▼▼▼
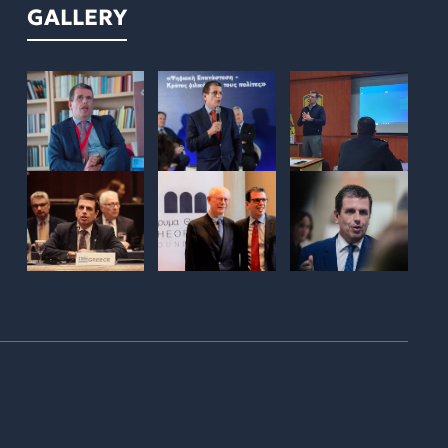
GALLERY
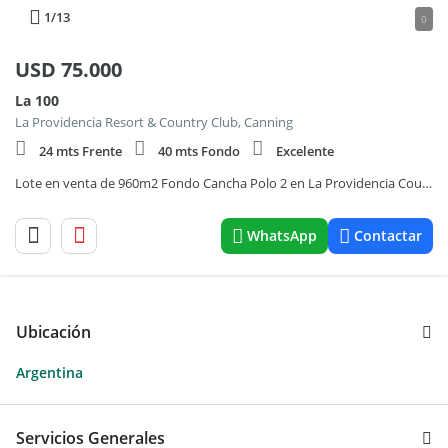
1
/13
0
USD
75.000
La 100
La Providencia Resort & Country Club, Canning
24 mts Frente
40 mts Fondo
Excelente
Lote en venta de 960m2 Fondo Cancha Polo 2 en La Providencia Country Club
WhatsApp
Contactar
Ubicación
Argentina
Servicios Generales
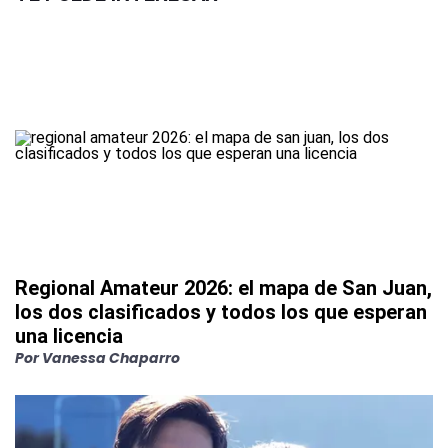
Regional Amateur 2026: el mapa de San Juan,
los dos clasificados y todos los que esperan
una licencia
Por
Vanessa Chaparro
▲▲▲
[WHAT IS REQUIRED]
Convert the text from all the records into a numbered list with one entry per line, omitting blank lines. Leave the pictures out of the answer.

[TASK SOLUTION]
1. GALLERY
2. 1
3. /13
4. 0
5. USD
6. 75.000
7. La 100
8. La Providencia Resort & Country Club, Canning
9. 24 mts Frente
10. 40 mts Fondo
11. Excelente
12. Lote en venta de 960m2 Fondo Cancha Polo 2 en La Providencia Country Club
13. WhatsApp
14. Contactar
15. Ubicación
16. Argentina
17. Servicios Generales
18. Regional Amateur 2026: el mapa de San Juan,
19. los dos clasificados y todos los que esperan
20. una licencia
21. Por
22. Vanessa Chaparro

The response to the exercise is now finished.